**EXERCISE DESCRIPTION:**
Change every "images" in the material below to "frames" and keep everything else the same. Leave the pictures out of your answer.

**SOURCE INFORMATION:**
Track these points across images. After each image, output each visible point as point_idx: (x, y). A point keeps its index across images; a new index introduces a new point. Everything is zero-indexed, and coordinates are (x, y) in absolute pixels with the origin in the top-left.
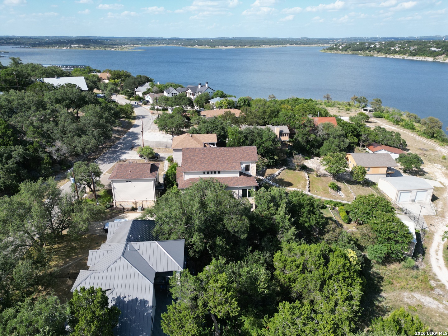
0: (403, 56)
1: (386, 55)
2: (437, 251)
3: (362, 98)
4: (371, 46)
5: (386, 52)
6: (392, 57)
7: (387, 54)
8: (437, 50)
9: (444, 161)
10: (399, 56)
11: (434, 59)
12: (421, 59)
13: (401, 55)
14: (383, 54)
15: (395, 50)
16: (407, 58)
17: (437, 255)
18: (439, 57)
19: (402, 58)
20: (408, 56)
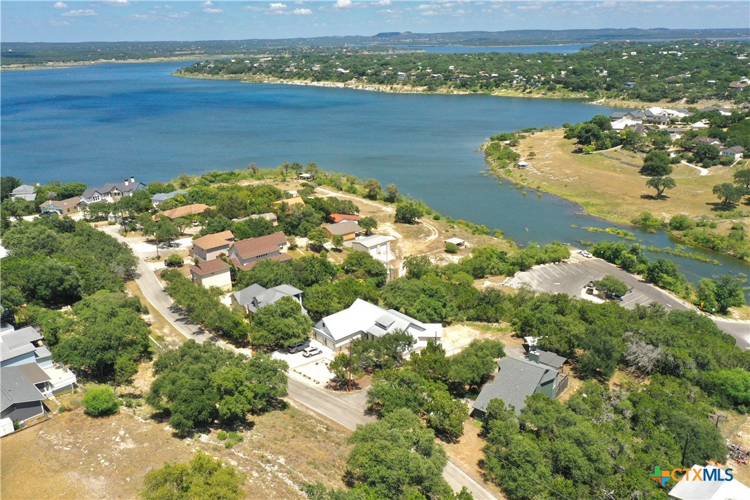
0: (305, 81)
4: (255, 65)
5: (279, 76)
6: (290, 83)
7: (281, 78)
8: (346, 72)
10: (299, 81)
12: (329, 85)
13: (301, 80)
14: (276, 78)
15: (291, 71)
16: (311, 84)
18: (350, 81)
19: (304, 84)
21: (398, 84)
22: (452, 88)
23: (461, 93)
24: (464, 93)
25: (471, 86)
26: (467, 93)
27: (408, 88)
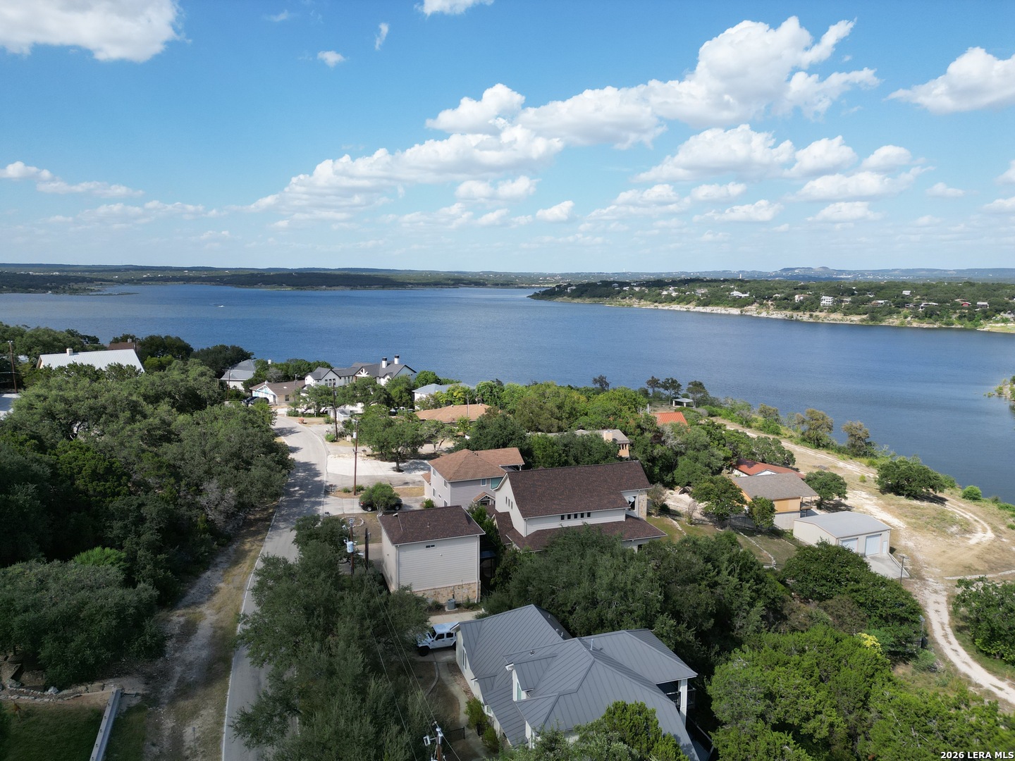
0: (686, 306)
1: (656, 304)
2: (946, 636)
3: (670, 381)
4: (625, 288)
5: (654, 300)
6: (666, 308)
7: (656, 302)
8: (743, 295)
9: (865, 484)
10: (679, 306)
11: (741, 312)
12: (719, 312)
13: (681, 305)
14: (649, 303)
15: (669, 295)
16: (695, 310)
17: (950, 643)
18: (749, 307)
19: (685, 310)
20: (696, 306)
21: (820, 312)
22: (909, 319)
23: (925, 326)
24: (931, 326)
25: (940, 317)
26: (936, 326)
27: (837, 317)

**SOLUTION TO THIS TASK:**
Track these points across frames. After each image, output each visible point as point_idx: (x, y). A point keeps its index across frames; a new index introduces a new point. Everything is zero-indexed, and coordinates are (x, y) in absolute pixels with the origin in the top-left.
0: (403, 56)
1: (386, 55)
2: (437, 251)
3: (362, 98)
4: (371, 46)
5: (386, 52)
6: (392, 57)
7: (387, 54)
8: (437, 50)
9: (444, 161)
10: (399, 56)
11: (434, 59)
12: (421, 59)
13: (401, 55)
14: (383, 54)
15: (395, 50)
16: (407, 58)
17: (437, 255)
18: (439, 57)
19: (402, 58)
20: (408, 56)
0: (305, 81)
4: (255, 65)
5: (279, 76)
6: (290, 83)
7: (281, 78)
8: (346, 72)
10: (299, 81)
12: (329, 85)
13: (301, 80)
14: (276, 78)
15: (291, 71)
16: (311, 84)
18: (350, 81)
19: (304, 84)
21: (398, 84)
22: (452, 88)
23: (461, 93)
24: (464, 93)
25: (471, 86)
26: (467, 93)
27: (408, 88)
0: (686, 306)
1: (656, 304)
2: (946, 636)
3: (670, 381)
4: (625, 288)
5: (654, 300)
6: (666, 308)
7: (656, 302)
8: (743, 295)
9: (865, 484)
10: (679, 306)
11: (741, 312)
12: (719, 312)
13: (681, 305)
14: (649, 303)
15: (669, 295)
16: (695, 310)
17: (950, 643)
18: (749, 307)
19: (685, 310)
20: (696, 306)
21: (820, 312)
22: (909, 319)
23: (925, 326)
24: (931, 326)
25: (940, 317)
26: (936, 326)
27: (837, 317)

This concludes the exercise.